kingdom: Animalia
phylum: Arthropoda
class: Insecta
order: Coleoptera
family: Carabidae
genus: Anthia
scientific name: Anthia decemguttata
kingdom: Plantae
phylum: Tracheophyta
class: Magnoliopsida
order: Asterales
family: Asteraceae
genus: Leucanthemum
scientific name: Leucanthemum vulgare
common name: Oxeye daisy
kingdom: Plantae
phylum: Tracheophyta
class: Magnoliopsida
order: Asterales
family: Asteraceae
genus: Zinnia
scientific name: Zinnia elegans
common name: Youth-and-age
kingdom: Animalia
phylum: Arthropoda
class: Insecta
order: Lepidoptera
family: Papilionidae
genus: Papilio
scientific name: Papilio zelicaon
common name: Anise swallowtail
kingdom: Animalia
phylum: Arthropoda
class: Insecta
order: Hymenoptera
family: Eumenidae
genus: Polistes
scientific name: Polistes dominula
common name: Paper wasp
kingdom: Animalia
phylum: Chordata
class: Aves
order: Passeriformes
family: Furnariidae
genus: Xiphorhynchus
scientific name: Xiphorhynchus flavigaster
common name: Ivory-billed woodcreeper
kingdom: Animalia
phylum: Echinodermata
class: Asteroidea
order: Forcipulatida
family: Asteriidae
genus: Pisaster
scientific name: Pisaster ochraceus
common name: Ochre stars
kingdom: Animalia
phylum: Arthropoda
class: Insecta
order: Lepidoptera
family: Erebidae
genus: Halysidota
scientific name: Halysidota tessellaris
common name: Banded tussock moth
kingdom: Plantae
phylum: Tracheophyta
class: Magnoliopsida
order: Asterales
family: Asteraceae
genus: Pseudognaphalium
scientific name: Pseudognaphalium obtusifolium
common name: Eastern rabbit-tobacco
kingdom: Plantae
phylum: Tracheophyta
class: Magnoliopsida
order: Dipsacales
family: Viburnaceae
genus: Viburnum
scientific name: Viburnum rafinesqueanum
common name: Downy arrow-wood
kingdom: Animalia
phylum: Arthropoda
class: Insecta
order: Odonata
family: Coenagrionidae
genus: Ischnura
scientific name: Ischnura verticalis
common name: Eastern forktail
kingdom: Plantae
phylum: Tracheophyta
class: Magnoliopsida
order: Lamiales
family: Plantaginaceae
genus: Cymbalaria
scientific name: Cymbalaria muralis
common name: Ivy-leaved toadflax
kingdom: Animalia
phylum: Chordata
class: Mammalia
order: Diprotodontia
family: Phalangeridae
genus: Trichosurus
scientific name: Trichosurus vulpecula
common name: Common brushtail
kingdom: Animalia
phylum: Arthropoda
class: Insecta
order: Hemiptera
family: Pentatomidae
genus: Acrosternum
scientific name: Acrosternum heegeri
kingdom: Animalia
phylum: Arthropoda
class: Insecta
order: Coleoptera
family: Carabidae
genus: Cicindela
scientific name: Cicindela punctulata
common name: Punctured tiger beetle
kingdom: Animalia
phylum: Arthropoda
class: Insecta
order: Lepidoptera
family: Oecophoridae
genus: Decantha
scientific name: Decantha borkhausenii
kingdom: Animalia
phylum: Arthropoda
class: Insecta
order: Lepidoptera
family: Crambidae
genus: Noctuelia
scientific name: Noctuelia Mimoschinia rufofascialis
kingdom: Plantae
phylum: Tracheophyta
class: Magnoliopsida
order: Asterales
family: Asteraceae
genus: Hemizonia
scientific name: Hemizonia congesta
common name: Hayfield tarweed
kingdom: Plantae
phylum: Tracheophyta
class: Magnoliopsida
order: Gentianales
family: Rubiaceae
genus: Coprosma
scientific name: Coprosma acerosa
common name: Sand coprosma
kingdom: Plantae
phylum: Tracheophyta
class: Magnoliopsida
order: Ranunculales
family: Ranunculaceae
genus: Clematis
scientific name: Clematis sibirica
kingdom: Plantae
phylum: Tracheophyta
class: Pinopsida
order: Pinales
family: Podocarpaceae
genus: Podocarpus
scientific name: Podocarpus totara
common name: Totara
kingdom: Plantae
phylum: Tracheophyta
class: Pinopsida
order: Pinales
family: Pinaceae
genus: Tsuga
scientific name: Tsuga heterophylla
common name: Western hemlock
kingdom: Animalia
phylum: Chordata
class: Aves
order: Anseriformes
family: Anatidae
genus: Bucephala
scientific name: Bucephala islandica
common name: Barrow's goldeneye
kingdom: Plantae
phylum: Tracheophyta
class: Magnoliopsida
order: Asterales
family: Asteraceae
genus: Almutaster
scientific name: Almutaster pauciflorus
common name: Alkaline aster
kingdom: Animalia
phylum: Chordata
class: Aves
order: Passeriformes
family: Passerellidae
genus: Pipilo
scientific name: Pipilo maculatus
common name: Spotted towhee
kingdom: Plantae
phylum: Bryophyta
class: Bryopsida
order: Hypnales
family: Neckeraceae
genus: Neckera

Directive — Rewrite the listing above, substituting "vernacular name" for every "common name" and keeping everything else the same.

Response to this task —
kingdom: Animalia
phylum: Arthropoda
class: Insecta
order: Coleoptera
family: Carabidae
genus: Anthia
scientific name: Anthia decemguttata
kingdom: Plantae
phylum: Tracheophyta
class: Magnoliopsida
order: Asterales
family: Asteraceae
genus: Leucanthemum
scientific name: Leucanthemum vulgare
vernacular name: Oxeye daisy
kingdom: Plantae
phylum: Tracheophyta
class: Magnoliopsida
order: Asterales
family: Asteraceae
genus: Zinnia
scientific name: Zinnia elegans
vernacular name: Youth-and-age
kingdom: Animalia
phylum: Arthropoda
class: Insecta
order: Lepidoptera
family: Papilionidae
genus: Papilio
scientific name: Papilio zelicaon
vernacular name: Anise swallowtail
kingdom: Animalia
phylum: Arthropoda
class: Insecta
order: Hymenoptera
family: Eumenidae
genus: Polistes
scientific name: Polistes dominula
vernacular name: Paper wasp
kingdom: Animalia
phylum: Chordata
class: Aves
order: Passeriformes
family: Furnariidae
genus: Xiphorhynchus
scientific name: Xiphorhynchus flavigaster
vernacular name: Ivory-billed woodcreeper
kingdom: Animalia
phylum: Echinodermata
class: Asteroidea
order: Forcipulatida
family: Asteriidae
genus: Pisaster
scientific name: Pisaster ochraceus
vernacular name: Ochre stars
kingdom: Animalia
phylum: Arthropoda
class: Insecta
order: Lepidoptera
family: Erebidae
genus: Halysidota
scientific name: Halysidota tessellaris
vernacular name: Banded tussock moth
kingdom: Plantae
phylum: Tracheophyta
class: Magnoliopsida
order: Asterales
family: Asteraceae
genus: Pseudognaphalium
scientific name: Pseudognaphalium obtusifolium
vernacular name: Eastern rabbit-tobacco
kingdom: Plantae
phylum: Tracheophyta
class: Magnoliopsida
order: Dipsacales
family: Viburnaceae
genus: Viburnum
scientific name: Viburnum rafinesqueanum
vernacular name: Downy arrow-wood
kingdom: Animalia
phylum: Arthropoda
class: Insecta
order: Odonata
family: Coenagrionidae
genus: Ischnura
scientific name: Ischnura verticalis
vernacular name: Eastern forktail
kingdom: Plantae
phylum: Tracheophyta
class: Magnoliopsida
order: Lamiales
family: Plantaginaceae
genus: Cymbalaria
scientific name: Cymbalaria muralis
vernacular name: Ivy-leaved toadflax
kingdom: Animalia
phylum: Chordata
class: Mammalia
order: Diprotodontia
family: Phalangeridae
genus: Trichosurus
scientific name: Trichosurus vulpecula
vernacular name: Common brushtail
kingdom: Animalia
phylum: Arthropoda
class: Insecta
order: Hemiptera
family: Pentatomidae
genus: Acrosternum
scientific name: Acrosternum heegeri
kingdom: Animalia
phylum: Arthropoda
class: Insecta
order: Coleoptera
family: Carabidae
genus: Cicindela
scientific name: Cicindela punctulata
vernacular name: Punctured tiger beetle
kingdom: Animalia
phylum: Arthropoda
class: Insecta
order: Lepidoptera
family: Oecophoridae
genus: Decantha
scientific name: Decantha borkhausenii
kingdom: Animalia
phylum: Arthropoda
class: Insecta
order: Lepidoptera
family: Crambidae
genus: Noctuelia
scientific name: Noctuelia Mimoschinia rufofascialis
kingdom: Plantae
phylum: Tracheophyta
class: Magnoliopsida
order: Asterales
family: Asteraceae
genus: Hemizonia
scientific name: Hemizonia congesta
vernacular name: Hayfield tarweed
kingdom: Plantae
phylum: Tracheophyta
class: Magnoliopsida
order: Gentianales
family: Rubiaceae
genus: Coprosma
scientific name: Coprosma acerosa
vernacular name: Sand coprosma
kingdom: Plantae
phylum: Tracheophyta
class: Magnoliopsida
order: Ranunculales
family: Ranunculaceae
genus: Clematis
scientific name: Clematis sibirica
kingdom: Plantae
phylum: Tracheophyta
class: Pinopsida
order: Pinales
family: Podocarpaceae
genus: Podocarpus
scientific name: Podocarpus totara
vernacular name: Totara
kingdom: Plantae
phylum: Tracheophyta
class: Pinopsida
order: Pinales
family: Pinaceae
genus: Tsuga
scientific name: Tsuga heterophylla
vernacular name: Western hemlock
kingdom: Animalia
phylum: Chordata
class: Aves
order: Anseriformes
family: Anatidae
genus: Bucephala
scientific name: Bucephala islandica
vernacular name: Barrow's goldeneye
kingdom: Plantae
phylum: Tracheophyta
class: Magnoliopsida
order: Asterales
family: Asteraceae
genus: Almutaster
scientific name: Almutaster pauciflorus
vernacular name: Alkaline aster
kingdom: Animalia
phylum: Chordata
class: Aves
order: Passeriformes
family: Passerellidae
genus: Pipilo
scientific name: Pipilo maculatus
vernacular name: Spotted towhee
kingdom: Plantae
phylum: Bryophyta
class: Bryopsida
order: Hypnales
family: Neckeraceae
genus: Neckera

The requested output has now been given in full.